An identical copy of all records below is to be written out.

▸ Material for this task
———
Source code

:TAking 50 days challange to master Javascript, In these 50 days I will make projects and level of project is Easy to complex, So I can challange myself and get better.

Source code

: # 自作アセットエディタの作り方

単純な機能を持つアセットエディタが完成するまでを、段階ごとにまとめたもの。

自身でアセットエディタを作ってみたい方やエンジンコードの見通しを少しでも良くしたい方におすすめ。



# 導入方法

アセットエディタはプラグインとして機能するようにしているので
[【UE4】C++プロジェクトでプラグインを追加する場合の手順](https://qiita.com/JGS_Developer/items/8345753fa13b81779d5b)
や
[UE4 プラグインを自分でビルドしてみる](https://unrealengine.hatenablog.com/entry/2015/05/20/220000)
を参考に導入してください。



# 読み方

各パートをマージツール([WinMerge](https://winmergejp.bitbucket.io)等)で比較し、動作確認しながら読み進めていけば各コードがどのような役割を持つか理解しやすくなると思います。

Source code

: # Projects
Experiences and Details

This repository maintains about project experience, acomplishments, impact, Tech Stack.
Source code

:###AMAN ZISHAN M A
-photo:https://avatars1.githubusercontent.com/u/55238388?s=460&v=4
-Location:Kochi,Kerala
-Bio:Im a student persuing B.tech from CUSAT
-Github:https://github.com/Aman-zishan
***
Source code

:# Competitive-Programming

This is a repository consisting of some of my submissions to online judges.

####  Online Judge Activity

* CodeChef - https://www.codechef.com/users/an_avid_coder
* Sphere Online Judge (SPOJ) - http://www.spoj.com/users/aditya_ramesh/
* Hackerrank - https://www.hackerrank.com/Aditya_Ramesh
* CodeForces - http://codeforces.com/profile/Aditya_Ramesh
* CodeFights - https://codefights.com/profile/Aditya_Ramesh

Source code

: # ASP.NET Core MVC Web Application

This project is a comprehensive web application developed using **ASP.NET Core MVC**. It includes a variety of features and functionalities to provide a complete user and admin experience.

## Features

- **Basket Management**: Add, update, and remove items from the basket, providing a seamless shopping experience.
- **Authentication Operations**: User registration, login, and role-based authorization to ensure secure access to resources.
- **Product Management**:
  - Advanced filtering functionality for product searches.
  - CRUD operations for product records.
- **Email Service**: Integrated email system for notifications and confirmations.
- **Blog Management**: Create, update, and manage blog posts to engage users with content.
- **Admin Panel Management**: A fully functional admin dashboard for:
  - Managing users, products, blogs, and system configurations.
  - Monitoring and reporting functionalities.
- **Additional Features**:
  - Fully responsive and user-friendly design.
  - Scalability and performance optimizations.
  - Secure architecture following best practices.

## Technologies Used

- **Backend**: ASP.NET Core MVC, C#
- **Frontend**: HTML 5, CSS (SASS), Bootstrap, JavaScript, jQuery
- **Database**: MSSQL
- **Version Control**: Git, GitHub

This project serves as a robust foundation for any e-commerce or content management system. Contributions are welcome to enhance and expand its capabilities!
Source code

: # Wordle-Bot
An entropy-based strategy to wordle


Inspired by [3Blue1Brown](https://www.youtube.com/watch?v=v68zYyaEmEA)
———
▸ Solution to this exercise
Source code

:TAking 50 days challange to master Javascript, In these 50 days I will make projects and level of project is Easy to complex, So I can challange myself and get better.

Source code

: # 自作アセットエディタの作り方

単純な機能を持つアセットエディタが完成するまでを、段階ごとにまとめたもの。

自身でアセットエディタを作ってみたい方やエンジンコードの見通しを少しでも良くしたい方におすすめ。



# 導入方法

アセットエディタはプラグインとして機能するようにしているので
[【UE4】C++プロジェクトでプラグインを追加する場合の手順](https://qiita.com/JGS_Developer/items/8345753fa13b81779d5b)
や
[UE4 プラグインを自分でビルドしてみる](https://unrealengine.hatenablog.com/entry/2015/05/20/220000)
を参考に導入してください。



# 読み方

各パートをマージツール([WinMerge](https://winmergejp.bitbucket.io)等)で比較し、動作確認しながら読み進めていけば各コードがどのような役割を持つか理解しやすくなると思います。

Source code

: # Projects
Experiences and Details

This repository maintains about project experience, acomplishments, impact, Tech Stack.
Source code

:###AMAN ZISHAN M A
-photo:https://avatars1.githubusercontent.com/u/55238388?s=460&v=4
-Location:Kochi,Kerala
-Bio:Im a student persuing B.tech from CUSAT
-Github:https://github.com/Aman-zishan
***
Source code

:# Competitive-Programming

This is a repository consisting of some of my submissions to online judges.

####  Online Judge Activity

* CodeChef - https://www.codechef.com/users/an_avid_coder
* Sphere Online Judge (SPOJ) - http://www.spoj.com/users/aditya_ramesh/
* Hackerrank - https://www.hackerrank.com/Aditya_Ramesh
* CodeForces - http://codeforces.com/profile/Aditya_Ramesh
* CodeFights - https://codefights.com/profile/Aditya_Ramesh

Source code

: # ASP.NET Core MVC Web Application

This project is a comprehensive web application developed using **ASP.NET Core MVC**. It includes a variety of features and functionalities to provide a complete user and admin experience.

## Features

- **Basket Management**: Add, update, and remove items from the basket, providing a seamless shopping experience.
- **Authentication Operations**: User registration, login, and role-based authorization to ensure secure access to resources.
- **Product Management**:
  - Advanced filtering functionality for product searches.
  - CRUD operations for product records.
- **Email Service**: Integrated email system for notifications and confirmations.
- **Blog Management**: Create, update, and manage blog posts to engage users with content.
- **Admin Panel Management**: A fully functional admin dashboard for:
  - Managing users, products, blogs, and system configurations.
  - Monitoring and reporting functionalities.
- **Additional Features**:
  - Fully responsive and user-friendly design.
  - Scalability and performance optimizations.
  - Secure architecture following best practices.

## Technologies Used

- **Backend**: ASP.NET Core MVC, C#
- **Frontend**: HTML 5, CSS (SASS), Bootstrap, JavaScript, jQuery
- **Database**: MSSQL
- **Version Control**: Git, GitHub

This project serves as a robust foundation for any e-commerce or content management system. Contributions are welcome to enhance and expand its capabilities!
Source code

: # Wordle-Bot
An entropy-based strategy to wordle


Inspired by [3Blue1Brown](https://www.youtube.com/watch?v=v68zYyaEmEA)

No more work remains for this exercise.